The 62-year-old consistently had claimed that Mr Adams, now a Louth TD, had played a significant role in IRA actions, including the controversial killing of alleged informer Jean McConville.

She who died in January amid a trans-Atlantic legal battle over her interviews and after a long battle with post-traumatic stress disorder and depression.

The allegations are among those believed to be contained in an interview with Irish ‘researchers’ Anthony McIntyre and Ed Moloney, who were hired for the purpose by the American university.

The recordings were started in 2001 and were made on the condition that confidentiality would be guaranteed until after the death of the republicans and loyalists who took part.

McIntyre and Moloney failed to block the release of the tapes after the PSNI launched a high profile legal challenge to obtain the testimony.
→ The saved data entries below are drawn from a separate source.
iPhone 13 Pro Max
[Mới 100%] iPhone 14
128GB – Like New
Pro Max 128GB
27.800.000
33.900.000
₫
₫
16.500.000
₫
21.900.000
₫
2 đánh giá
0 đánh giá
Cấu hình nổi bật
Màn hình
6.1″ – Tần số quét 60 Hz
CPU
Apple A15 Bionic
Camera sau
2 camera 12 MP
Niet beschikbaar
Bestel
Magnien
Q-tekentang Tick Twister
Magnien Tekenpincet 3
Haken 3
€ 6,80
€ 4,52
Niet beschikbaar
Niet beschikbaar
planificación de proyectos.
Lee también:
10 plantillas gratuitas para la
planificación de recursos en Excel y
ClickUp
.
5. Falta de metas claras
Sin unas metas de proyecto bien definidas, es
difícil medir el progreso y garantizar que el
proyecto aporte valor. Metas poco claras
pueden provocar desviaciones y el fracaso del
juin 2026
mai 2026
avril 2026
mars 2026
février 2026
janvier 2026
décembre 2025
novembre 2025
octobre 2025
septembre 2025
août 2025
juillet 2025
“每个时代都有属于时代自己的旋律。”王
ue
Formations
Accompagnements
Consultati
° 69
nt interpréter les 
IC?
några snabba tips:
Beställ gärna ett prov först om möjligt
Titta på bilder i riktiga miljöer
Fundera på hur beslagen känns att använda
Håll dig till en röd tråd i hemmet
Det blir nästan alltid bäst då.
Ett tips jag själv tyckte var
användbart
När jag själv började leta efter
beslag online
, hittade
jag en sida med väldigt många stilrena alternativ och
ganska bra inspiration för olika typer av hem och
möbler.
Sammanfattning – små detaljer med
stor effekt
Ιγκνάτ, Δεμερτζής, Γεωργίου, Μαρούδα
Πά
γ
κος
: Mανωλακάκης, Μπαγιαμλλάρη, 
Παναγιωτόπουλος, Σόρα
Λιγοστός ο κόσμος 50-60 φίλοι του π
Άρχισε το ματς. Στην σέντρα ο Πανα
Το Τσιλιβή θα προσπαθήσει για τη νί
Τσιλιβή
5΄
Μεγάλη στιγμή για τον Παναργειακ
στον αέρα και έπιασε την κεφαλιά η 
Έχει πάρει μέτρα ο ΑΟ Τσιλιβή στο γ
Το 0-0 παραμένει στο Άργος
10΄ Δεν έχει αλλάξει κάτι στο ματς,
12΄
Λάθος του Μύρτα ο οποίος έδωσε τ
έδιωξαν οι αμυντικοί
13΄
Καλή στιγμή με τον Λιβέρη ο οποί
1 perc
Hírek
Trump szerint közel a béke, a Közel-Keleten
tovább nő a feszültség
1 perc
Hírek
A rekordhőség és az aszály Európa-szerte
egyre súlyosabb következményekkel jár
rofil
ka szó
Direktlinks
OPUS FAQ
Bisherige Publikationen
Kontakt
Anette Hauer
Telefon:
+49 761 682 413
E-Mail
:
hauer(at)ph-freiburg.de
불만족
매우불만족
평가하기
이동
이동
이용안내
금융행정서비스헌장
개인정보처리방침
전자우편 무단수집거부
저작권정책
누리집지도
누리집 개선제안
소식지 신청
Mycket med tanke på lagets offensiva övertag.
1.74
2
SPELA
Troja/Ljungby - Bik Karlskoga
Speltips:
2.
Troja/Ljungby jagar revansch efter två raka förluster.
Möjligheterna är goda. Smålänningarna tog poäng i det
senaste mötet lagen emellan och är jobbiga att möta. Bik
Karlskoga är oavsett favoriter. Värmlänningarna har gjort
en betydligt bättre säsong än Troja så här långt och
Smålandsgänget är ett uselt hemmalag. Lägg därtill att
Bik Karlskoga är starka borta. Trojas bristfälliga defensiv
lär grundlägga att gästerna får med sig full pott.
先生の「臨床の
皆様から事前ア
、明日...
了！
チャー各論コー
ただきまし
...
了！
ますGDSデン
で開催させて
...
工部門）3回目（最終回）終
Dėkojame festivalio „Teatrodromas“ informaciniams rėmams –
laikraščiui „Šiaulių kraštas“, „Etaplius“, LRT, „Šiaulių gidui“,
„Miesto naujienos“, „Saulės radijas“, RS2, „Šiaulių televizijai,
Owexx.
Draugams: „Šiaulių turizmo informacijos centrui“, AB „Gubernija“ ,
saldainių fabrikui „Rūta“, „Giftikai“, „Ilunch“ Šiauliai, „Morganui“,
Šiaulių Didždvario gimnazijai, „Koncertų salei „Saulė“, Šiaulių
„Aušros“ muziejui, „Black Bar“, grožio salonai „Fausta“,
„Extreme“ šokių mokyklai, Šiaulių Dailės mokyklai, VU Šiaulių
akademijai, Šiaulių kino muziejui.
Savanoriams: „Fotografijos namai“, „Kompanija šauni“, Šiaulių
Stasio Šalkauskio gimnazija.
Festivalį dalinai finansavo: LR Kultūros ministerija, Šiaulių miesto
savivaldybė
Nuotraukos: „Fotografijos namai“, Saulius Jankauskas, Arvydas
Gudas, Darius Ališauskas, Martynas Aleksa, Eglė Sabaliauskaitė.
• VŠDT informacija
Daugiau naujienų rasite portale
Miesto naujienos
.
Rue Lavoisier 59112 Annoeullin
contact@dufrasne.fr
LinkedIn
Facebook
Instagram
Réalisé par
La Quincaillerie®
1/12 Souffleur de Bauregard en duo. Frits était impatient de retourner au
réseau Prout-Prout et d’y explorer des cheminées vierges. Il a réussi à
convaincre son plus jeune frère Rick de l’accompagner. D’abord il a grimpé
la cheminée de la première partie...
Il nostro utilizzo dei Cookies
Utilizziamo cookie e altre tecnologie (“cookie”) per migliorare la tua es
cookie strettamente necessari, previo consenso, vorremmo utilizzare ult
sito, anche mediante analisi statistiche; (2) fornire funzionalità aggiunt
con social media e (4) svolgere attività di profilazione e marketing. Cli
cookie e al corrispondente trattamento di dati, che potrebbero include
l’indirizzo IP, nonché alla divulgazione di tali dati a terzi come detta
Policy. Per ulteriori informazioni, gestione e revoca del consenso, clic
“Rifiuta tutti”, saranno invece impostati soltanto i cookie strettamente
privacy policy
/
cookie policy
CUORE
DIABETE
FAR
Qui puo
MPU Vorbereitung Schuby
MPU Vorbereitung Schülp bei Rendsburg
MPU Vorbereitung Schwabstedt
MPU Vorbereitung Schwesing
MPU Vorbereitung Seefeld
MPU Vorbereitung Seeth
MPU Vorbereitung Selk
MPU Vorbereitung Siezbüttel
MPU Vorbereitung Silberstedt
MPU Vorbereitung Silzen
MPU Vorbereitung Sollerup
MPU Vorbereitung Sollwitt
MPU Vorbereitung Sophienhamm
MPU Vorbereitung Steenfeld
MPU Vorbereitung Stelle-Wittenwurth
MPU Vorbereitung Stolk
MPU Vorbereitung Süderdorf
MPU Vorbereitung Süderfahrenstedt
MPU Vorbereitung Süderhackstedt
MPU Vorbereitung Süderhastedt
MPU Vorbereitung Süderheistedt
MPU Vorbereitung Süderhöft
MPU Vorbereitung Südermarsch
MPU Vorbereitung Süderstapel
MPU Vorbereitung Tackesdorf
However, they said the eleven interviews which were ordered to be released to the PSNI are of limited value, and significantly reduced from a previous demand for 85 interviews.

The PSNI’s move to take possession of the tapes this weekend appeared designed to pre-empt a new legal challenge based on an internal British police report which found bias in the handling of historical cases by the PSNI’s Historical Enquiries Team (HET).

The Policing Board in the North has said it has no confidence in the leadership of the HET Team on foot of the damning report, which found British soldiers had received preferential treatment from investigators.

In a statement on Saturday, Moloney and McIntyre urged the Dublin and London governments “to suspend all criminal and non-criminal inquiries into the past until agreement has been reached by all parties on a credible way forward and a mechanism to deal with the past has been created in such a way that it commands widespread confidence and support”.